One of mine was quite uneven at the bottom - I just wedged it on a piece of brick tile, with the broken piece at  the back so it didn't show - I had one pot each side of the front porch of the gothic-style cottage where I lived then,  and more dotted around the front garden.  

You're not married to my ex are you?  I didn't get custody of my flower pots 

24/11/2013 at 20:03

No, not married to anyone's ex as far as I know, Dovefromabove!

Your pots were on the front porch, you say... but were they inside saucers or straight on the ground?

24/11/2013 at 20:27

If you plan to move them at a later date which is what I decided to do, the soil doesn't just come out the bottom, whether you have a saucer underneath or not they are also very heavy to move when full.

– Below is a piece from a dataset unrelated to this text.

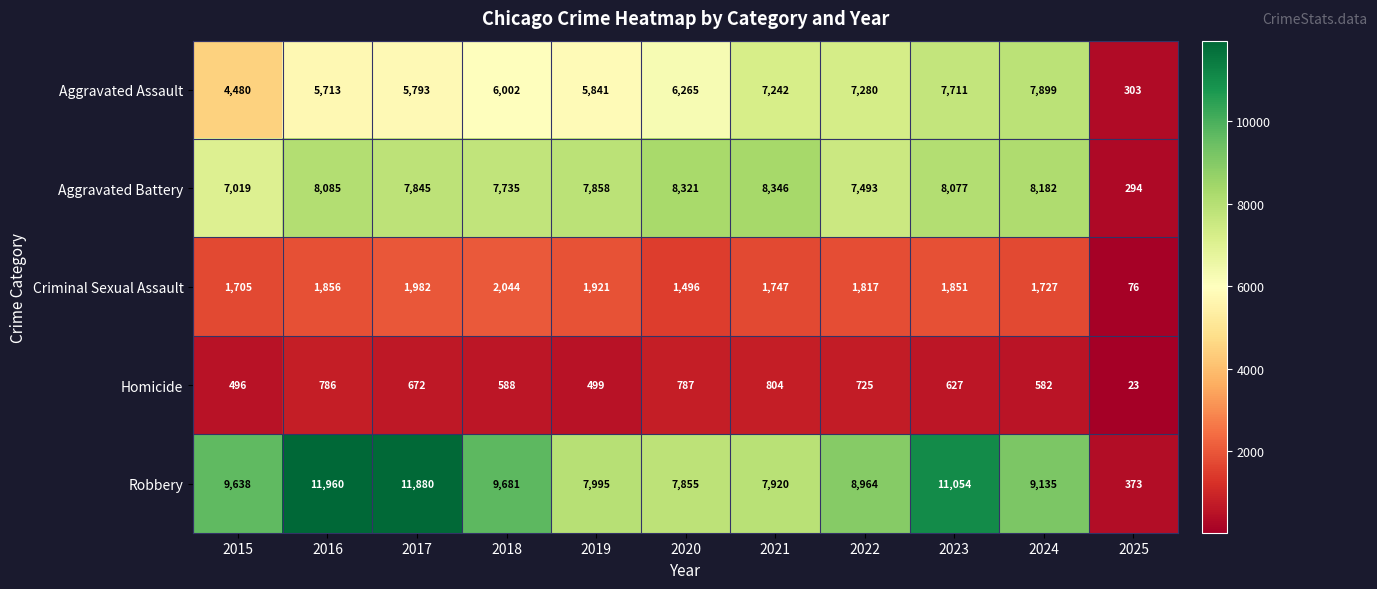

What is the difference between the second highest and minimum values in the Aggravated Assault series?

7408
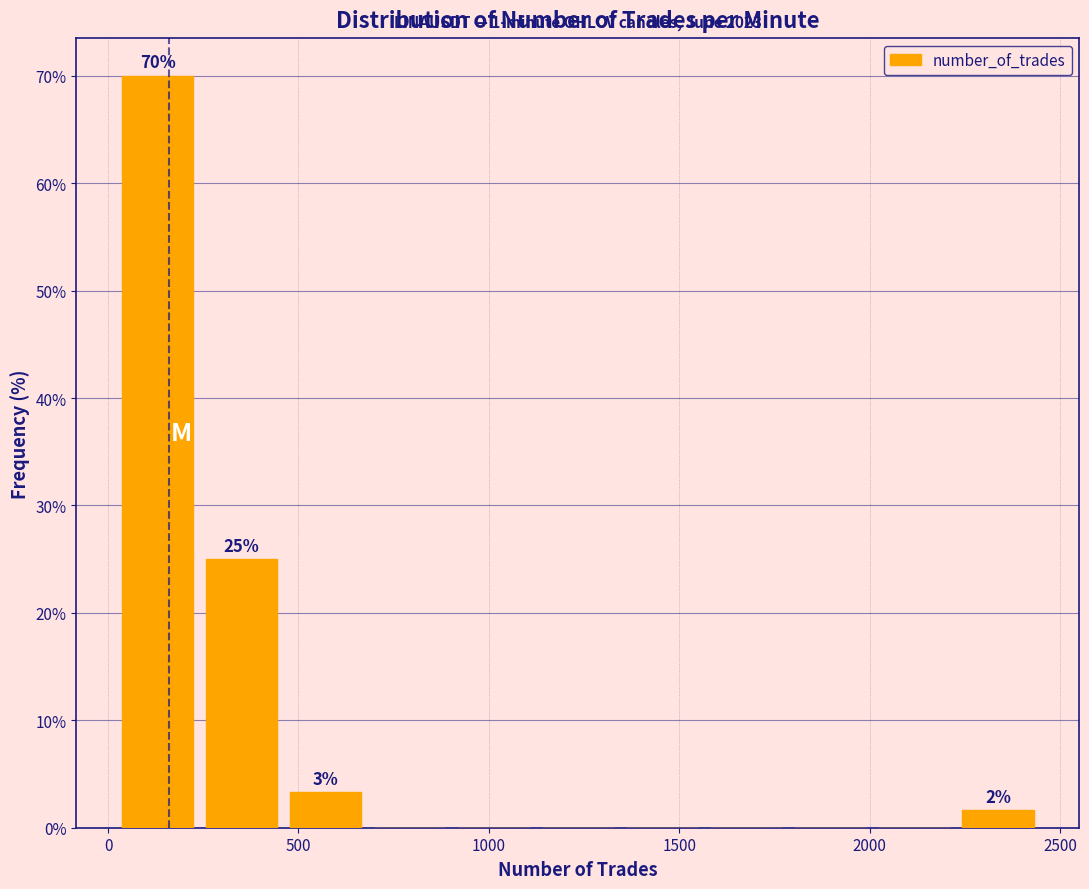

Over which range of the x-axis is the bar tallest?

0 to 250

It depends what you want to plant in them too, for instance, a clemantis would need a back support and presumably wouldn't be moved so would be fine in a full chimmey- in your border or on hard ground, wouldn't think there would be need for a saucer.

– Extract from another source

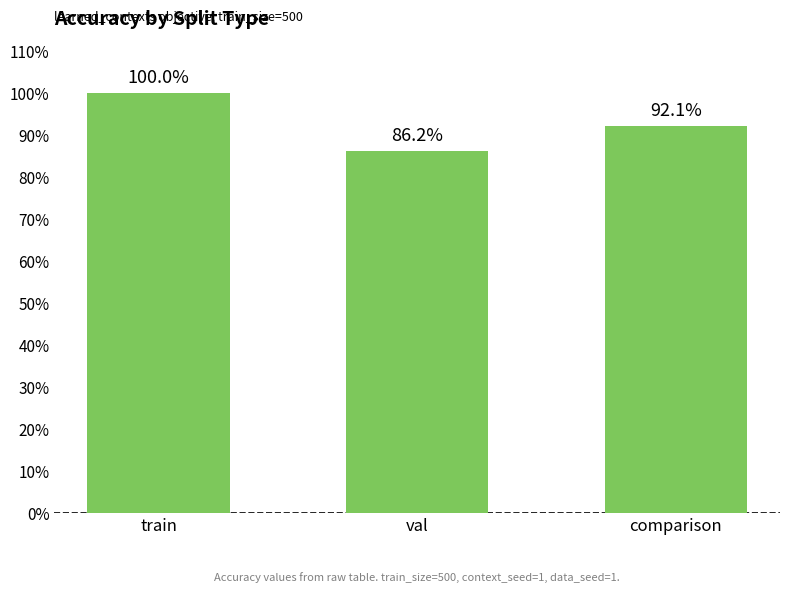

Reading right to left, transcribe all the data shown in this chart.

0.9	0.9	1.0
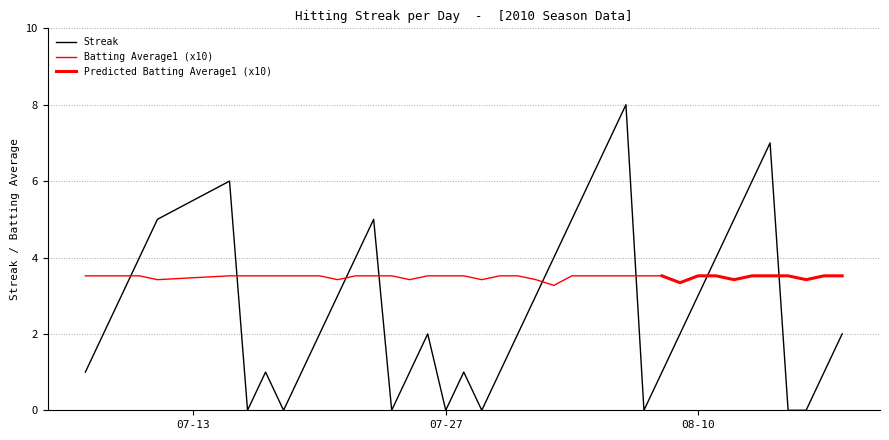

What is the value of the 1st point from the left?

1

I put pots in the tops of mine which are changed seasonally and move the chimney's around the garden.

24/11/2013 at 20:45

My parents house was on the estate of several medieval country houses (still standing) and I used to find old pottery in the garden all the time. I used to bring back old chimney pots for my mum to pot up, found around the old rose garden and around the walled gardens.

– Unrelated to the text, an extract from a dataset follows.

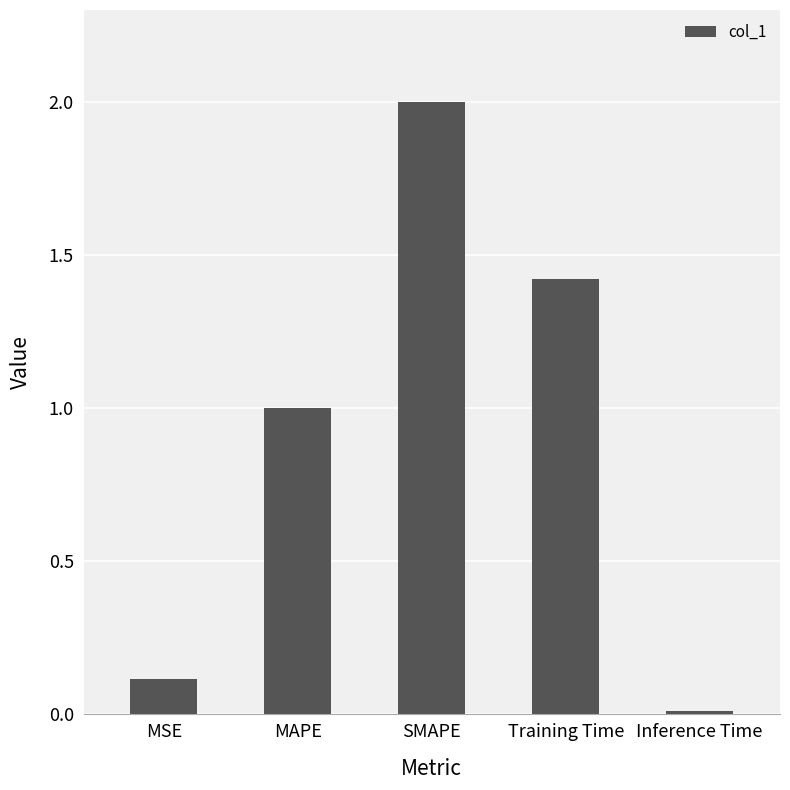

True or false: the data shows 0.6 at MAPE.

False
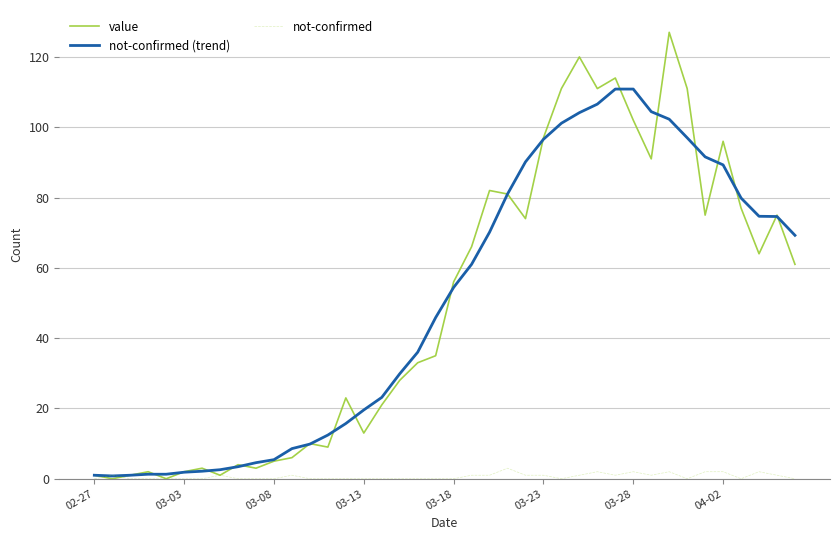

Rank the series by their maximum value, from highest to lowest.

value, not-confirmed (trend), not-confirmed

Years later the local paper had a story on how the local hall had one of the best collections of medieval and Jacobean chimney pots  but these had been systematically depleted over the years by thieves...seems over the years I had been robbing valuable and rare chimney pots for me mum to put woolworths bedding into.

24/11/2013 at 21:06

OMG blairs - what a story! Where was your parents' house then? It sounds amazing!

24/11/2013 at 23:07

My mum had two crown topped chimney pots. She had them on the front and used to fit a hanging basket in the top, and allow trailing plants to go down the sides.....until the morning she found the baskets and plants on the floor and the chimney pots gone.

24/11/2013 at 23:45

I made bases for them.  In my case...being 4' high....I cemented pre-made discs with drainage holes amd then ceme red these into place.  

With 2' high pots I would simply cement the bottoms with short bamboo sticks....3 or 4...to remove when cement had set or nearly set.  (I would not have bottomless pots)

25/11/2013 at 00:14

Thank you, Wisehedgecrone!

25/11/2013 at 07:38
wisehedgecrone wrote (see)

No, not married to anyone's ex as far as I know, Dovefromabove!

Your pots were on the front porch, you say... but were they inside saucers or straight on the ground?

They were direct on the ground - no saucers - with plastic pots lodged inside them.

Sometimes they'd have lots of little pots gathered around their bases with pretty little plants in - auriculas, pansies, daisies etc. 

Didn't think you were the ex's new wife - she doesn't wear blue tee shirts - but she has my chimneypots 

25/11/2013 at 21:17

I put a potted Jasminum Officinale in the top of one of my chimney pots today and it looks great trailing down.  It is in a sheltered corner of the patio.

26/11/2013 at 07:57
Dovefromabove wrote (see)
.....   Didn't think you were the ex's new wife - she doesn't wear blue tee shirts - but she has my chimneypots 

 And she also has the ex - and she's very welcome - in fact, she probably deserves the chimney pots 

26/11/2013 at 09:39
http://s3.gardenersworld.com/uploads/images/original/34525.jpg?width=350

Heres my collection of chimney pots and rhubarb forcers - use them for summer annuals, and plant in plastic pots slotted in the top.  They need watering every day - but so do the rest of my pots, so that's not too big a deal.

 

Bit difficult to see, but there are two chimney pots and two forcers in their somewhere - all picked up years ago at reclamation yards (so not Dove's !!)